The crowd difference was apparent.

Young is a rising superstar along the defensive line for the Buckeyes, while Cooper is a veteran grinder who has scratched his way to a starting spot on the edge. Cooper will never be the most talked about, the most glorified, the most hyped defensive end on Ohio State’s roster.

He’s fine with that. He’ll just keep grinding and building off a 2018 campaign that saw him begin to grow into his four-star potential from when he was recruited.

“I’m very focused,” Cooper said. “I feel like I’m ready to take on that role and become the player that everyone expects me to be. I’m taking every day like it’s my last, and I’m very excited for my last year.”

Cooper, the Gahanna native who stayed in Columbus as part of the 2016 recruiting class, was part of the same class as Nick Bosa, so it can be easy to understand why he’s always been a little overlooked with the loaded Rushmen. But Cooper has played in 33 games in his three years on campus. He played in 14 as a sophomore and 13 as a junior.

Last season, Cooper took the next step and started in place of the injured Bosa. By the end of the year, he had grown into his own playing opposite of Young. Cooper finished the season with 6.5 tackles for loss and three sacks.

Jonathon Cooper-Ohio State-Buckeyes-Ohio State football

Ohio State defensive end Jonathon Cooper has become a leader this spring for the Buckeyes. (Birm/Lettermen Row)

“I feel like I’m a guy who’s a veteran who’s been here and needs to get the job done more,” he said.

That doesn’t just mean getting after the quarterback and stringing out run plays on the line, though. Cooper’s a leader on the defense now, one that gave up historically bad numbers for an Ohio State defense a year ago. He’s also the guy who spent three years in a complicated defense, one that tried to scheme more than play.

Younger guys, such as Tyreke Smith, Tyler Friday, Noah Potter and Zach Harrison, didn’t have to spend three years in a complex system, and they might be lucky to step into a simple defense. Cooper has become a leader for them, and he’s teaching them what it’s like to play defensive end at Ohio State.

“The two mainstays, Coop and Chase are doing a great job managing those guys to make sure they uphold the tradition,” defensive line coach Larry Johnson said.

Now, new co-defensive coordinator Greg Mattison has simplified things for Cooper and the defense. He’s allowing them to go north and south, fly to the ball and make plays. This way is a better way for Cooper. He can finally sigh and just play football.

“We feel more comfortable in this system,” Cooper said.

With all the shifts on defense and turnover in the defensive staff meetings, one coach remains on that side of the ball.

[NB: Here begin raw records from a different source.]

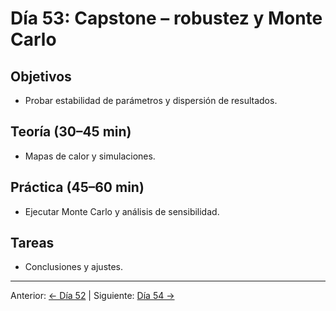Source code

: # Día 53: Capstone – robustez y Monte Carlo

## Objetivos
- Probar estabilidad de parámetros y dispersión de resultados.

## Teoría (30–45 min)
- Mapas de calor y simulaciones.

## Práctica (45–60 min)
- Ejecutar Monte Carlo y análisis de sensibilidad.

## Tareas
- Conclusiones y ajustes.

---
Anterior: [← Día 52](Dia_52.md) | Siguiente: [Día 54 →](Dia_54.md)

Most of the defensive players are back this season for the Buckeyes, and Cooper headlines the seniors along with Jordan Fuller and a handful of others with experience.

It likely won’t matter how much production Cooper puts up during his final season at Ohio State; he’ll still be talked about less than Chase Young. He’s even begun to field questions about the up-and-coming defensive end Smith, who seems to be ready to have a big year.

But none of that bothers Cooper. He took a big step last year. This season, he has plans to be even better.

“I feel like this year,” Cooper said, “I’m ready to take over.”